[EXERCISE TEXT Boundary: Start]
Love the name Jack Skellington!!


----------



## maximpakt

I have 3 black cats currently. Thier names are spooky, midnight and salem. Used to have one named Djin.


----------



## beautycastvixen

My black and white cat is Oreo.....


----------



## x__thirteen

We'en12amEternal said:


> Aww *x__thirteen* I'm so sorry! At least he's in a happy home, and he made a grandma happy! Maybe you can get a hypo-allergenic black poodle...


Thank you, We'en. <3

I actually already have a dog, lol. Her name, though, is Lilly. I call her Cujo, though. But only because she's so tiny. She's a chihuahua.


----------



## Addict

I'm so sorry that you had to get rid of your new kitten "Ozzy" . At least the home he went to is a nice one and you can see him for a little bit before your allergies start to act up.


----------



## beautycastvixen

*Kitten*

I have allergies to so many things, and I am sure including my cats. I end up sniffing and sneezing constantly. It is definitely a hard thing to give up an animal, and now mine are older, impossible. Best to do it when they are a kitten.


----------



## halloweenking

I really like Salem and maybe even Boo.


----------



## beautycastvixen

Boo is awesome!!


----------
[EXERCISE TEXT Boundary: End]
[INFORMATION PROVIDED Boundary: Start]
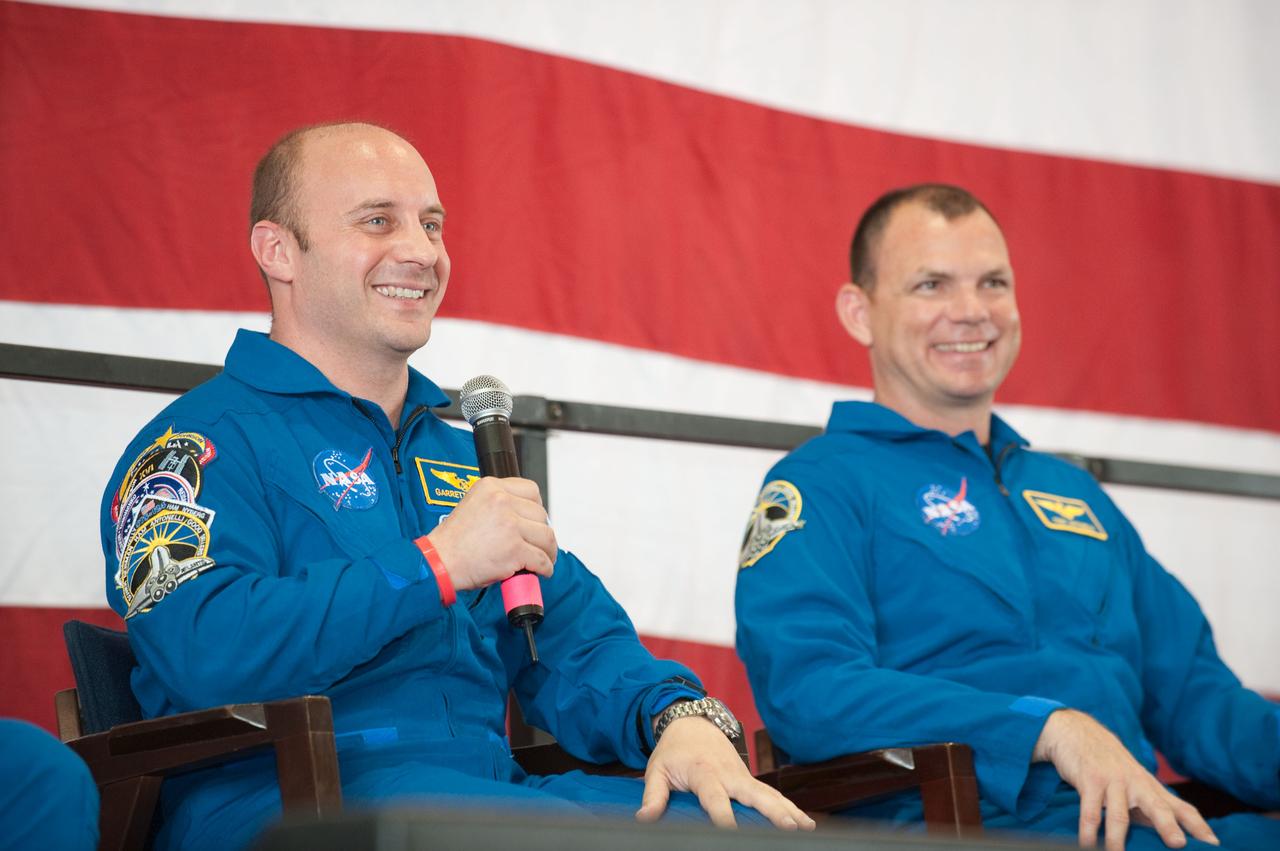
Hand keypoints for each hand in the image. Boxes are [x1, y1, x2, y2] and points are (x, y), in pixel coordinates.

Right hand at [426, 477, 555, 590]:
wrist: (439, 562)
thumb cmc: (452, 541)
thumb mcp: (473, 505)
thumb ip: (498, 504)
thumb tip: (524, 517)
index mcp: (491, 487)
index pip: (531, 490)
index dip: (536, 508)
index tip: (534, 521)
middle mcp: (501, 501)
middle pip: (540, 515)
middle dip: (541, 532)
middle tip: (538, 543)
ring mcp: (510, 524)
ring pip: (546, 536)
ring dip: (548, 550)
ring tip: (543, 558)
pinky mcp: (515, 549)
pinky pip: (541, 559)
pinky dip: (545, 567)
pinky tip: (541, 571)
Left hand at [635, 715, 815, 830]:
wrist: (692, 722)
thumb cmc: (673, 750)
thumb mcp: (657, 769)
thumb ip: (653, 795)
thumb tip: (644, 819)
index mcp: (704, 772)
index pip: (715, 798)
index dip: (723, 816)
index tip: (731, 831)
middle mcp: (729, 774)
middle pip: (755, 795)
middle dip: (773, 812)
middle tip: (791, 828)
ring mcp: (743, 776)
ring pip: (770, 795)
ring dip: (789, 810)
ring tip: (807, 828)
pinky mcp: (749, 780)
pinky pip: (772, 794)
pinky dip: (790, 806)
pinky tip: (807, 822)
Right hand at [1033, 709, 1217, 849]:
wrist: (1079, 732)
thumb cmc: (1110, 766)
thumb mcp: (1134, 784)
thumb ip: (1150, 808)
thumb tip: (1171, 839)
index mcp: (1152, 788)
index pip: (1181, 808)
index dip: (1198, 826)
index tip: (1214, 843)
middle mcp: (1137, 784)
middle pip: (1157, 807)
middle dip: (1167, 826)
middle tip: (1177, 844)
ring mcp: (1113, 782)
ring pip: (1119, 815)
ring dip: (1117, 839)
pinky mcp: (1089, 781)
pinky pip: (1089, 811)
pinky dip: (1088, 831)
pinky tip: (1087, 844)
[INFORMATION PROVIDED Boundary: End]
[INFORMATION PROVIDED Boundary: Start]
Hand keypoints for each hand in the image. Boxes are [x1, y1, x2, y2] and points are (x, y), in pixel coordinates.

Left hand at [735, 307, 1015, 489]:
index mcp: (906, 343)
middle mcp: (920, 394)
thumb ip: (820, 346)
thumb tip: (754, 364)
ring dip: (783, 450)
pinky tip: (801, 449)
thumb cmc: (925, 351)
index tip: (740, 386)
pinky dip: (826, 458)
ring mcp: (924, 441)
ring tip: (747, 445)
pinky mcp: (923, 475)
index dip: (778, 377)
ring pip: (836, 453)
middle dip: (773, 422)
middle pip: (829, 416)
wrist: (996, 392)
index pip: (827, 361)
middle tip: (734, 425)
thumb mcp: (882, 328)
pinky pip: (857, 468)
[INFORMATION PROVIDED Boundary: End]
[INFORMATION PROVIDED Boundary: Start]
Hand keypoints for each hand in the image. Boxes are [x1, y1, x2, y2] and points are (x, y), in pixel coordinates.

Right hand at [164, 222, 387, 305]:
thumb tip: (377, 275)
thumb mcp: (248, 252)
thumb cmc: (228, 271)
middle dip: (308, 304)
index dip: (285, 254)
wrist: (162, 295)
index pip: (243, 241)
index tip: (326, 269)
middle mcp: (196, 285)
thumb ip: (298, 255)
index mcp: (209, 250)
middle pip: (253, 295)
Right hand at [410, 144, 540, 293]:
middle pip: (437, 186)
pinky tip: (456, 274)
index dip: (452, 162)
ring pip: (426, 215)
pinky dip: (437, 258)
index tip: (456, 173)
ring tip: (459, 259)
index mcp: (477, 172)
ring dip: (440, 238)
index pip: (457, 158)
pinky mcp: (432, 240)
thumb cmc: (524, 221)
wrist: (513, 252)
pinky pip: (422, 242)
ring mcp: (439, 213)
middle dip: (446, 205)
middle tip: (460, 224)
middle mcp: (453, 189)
[INFORMATION PROVIDED Boundary: End]
• _WORK INSTRUCTIONS_
1. In the thread on pet names, what breed is the dog named Lilly?
2. Say whether each statement agrees with the thread on pet names, and quote the words that decide it: (a) maximpakt currently has three black cats. (b) beautycastvixen's black and white cat is named Salem. (c) x__thirteen calls the dog Cujo because she is so big.
Answer only from the thread on pet names, not from the data.

• _SOLUTIONS BELOW_
1. A chihuahua.

2.
(a) Yes: "I have 3 black cats currently."
(b) No: "My black and white cat is Oreo"
(c) No: "But only because she's so tiny."